• Thomas A. Wilson

It Ain't Easy Being Cheesy

According to Wikipedia, people in France, Iceland, Finland, Denmark and Germany eat a lot of cheese. During 2014, their average consumption was 55 lbs. per person—that’s more than a pound a week. Cheese trays, nachos, cheese balls, chili with cheese, string cheese, cheese spread, grilled cheese, and a nice Selles-sur-Cher (a young goat’s cheese) are just a few selections from the myriad of yummy cheese-based offerings produced around the world.

Cheese, a creamy blend of high-quality protein, milk fat and minerals, predates recorded history. Turophiles (people who REALLY like cheese) postulate that some early traveler transported milk in a bladder made of bovine stomach. Rennet, milk, and bacteria combined and, “voila!” the first cheese. Cheese enthusiasts beware, the study of cheese is unending. Professionals spend a lifetime on the subject. The cheese industry’s organizational chart rivals the Pentagon! Cheese makers, cheese mongers, cheese stewards, affineurs or cheese-agers, cheese tasters, buyers, chefs who specialize in cheese dishes (fondue), and writers who turn just the right phrase to describe the nutty-smooth flavor of Fleur du Maquis, all celebrate and prosper with cheese. It’s serious business.

In France, it’s against the law to make Le Salers, a semi-hard cow’s milk cheese, in any month other than April to September, “when the milk tastes of the mountain flowers that grow in Massif Central.” (I suspect that being in the slammer for illegal cheese-making doesn’t impress the other fellows on the cell block—even in France.)
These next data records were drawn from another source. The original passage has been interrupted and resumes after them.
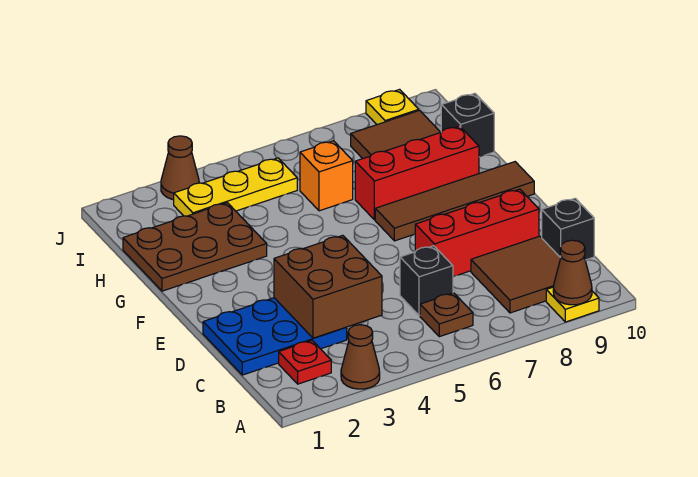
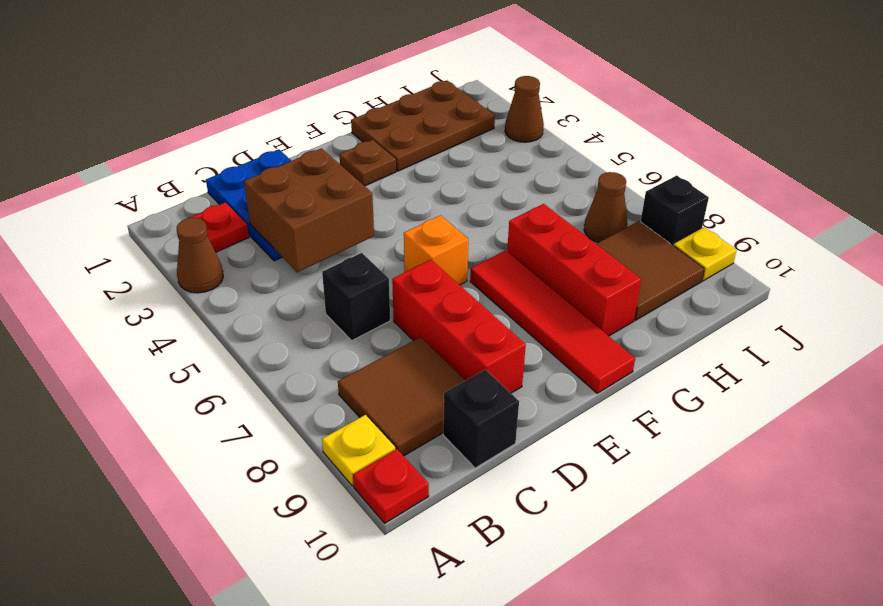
brown cone A9 level 2 -> brown cone I7 level 1
none -> red plate A10 level 1
brown plate B6 level 1 -> brown plate F2 level 1
brown tile F7:F10 level 1 -> red tile F7:F10 level 1
brown plate G1:H3 level 1 -> brown plate G1:I2 level 1
orange brick H6 level 1 -> orange brick E6 level 1
black brick H10 level 1 -> black brick J8 level 1
yellow plate I3:I5 level 1 -> none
Out of curiosity, I checked the Bible for what it had to say about cheese. I discovered the word appears just three times: once metaphorically in the book of Job, and twice, oddly enough, in the 17th Chapters of both 1st and 2nd Samuel. Both references in the books of Samuel refer to literal cheese delivered as war rations. Young David carried cheese to the commander of his brother’s unit when Israel assembled against the Philistines. And King David received provisions of cheese from his supporters during Absalom’s rebellion. An army travels on its stomach. One could say that kingdoms rise and fall on the power of cheese.

Here in the United States, the Greatest Generation sacrificed heroically during World War II. Ration books were common place. No one complained much because the boys needed the resources. They understood that provision precedes victory.

Early in America’s history, the United States Congress raised $11 million through the sale of bonds to fund The War of 1812. War got a little more expensive a century and a half later—during World War II, Americans purchased war bonds totaling $185 billion. That amount of coin is just enough to buy two Virginia class submarines at today’s prices. It takes a lot of cheese to fight the good fight.

The point of all this history is that specific outcomes necessitate specific inputs. There’s no such thing as a free lunch. You get out what you put in. And people are at war. Not a shooting war, necessarily, but to paraphrase Bobby Knight, “Life is a game you play against yourself. Your opponent is your potential.” The war to which I allude is very personal.

I once knew a young woman who drank four 16-ounce soft drinks a day. Every day. That’s 920 calories and 248 carbs—365 days a year—just from the beverage. By doing so, she invested in her future. Sad to say, but her future consisted of obesity and other health related issues.

A good exercise for any future-focused person is to make a list of their current optional consumables (including cost) in one column, and current personal development expenditures in the other. For example, in the first column, list things like cigarettes, beer, cable television, specialty coffees, junk food, recreational drugs, etc. In the other column, list exercise equipment, books, seminars, and the like. Compare the two columns. Now, I’m not suggesting that the left column be totally empty, but what conclusions are in order given the particulars?

Wouldn’t it be cheesy if a person invested in unhealthy or superfluous things their whole life, and never got around to investing in their best self? That would be underliving, wouldn’t it?

Oh, by the way, for less than $20, you can get a copy of Authentic Man School: A Practical Guide for Next-Level Living delivered to your front door. Just saying.


All computational devices depend on input to produce output. From calculators to computers, horses to homo sapiens, hardware and wetware both depend on a simple sequence: input-process-output.

Affirmation of the Week: I courageously invest in my own personal development in order to achieve my goals and realize my dreams. I understand that fortune favors the brave.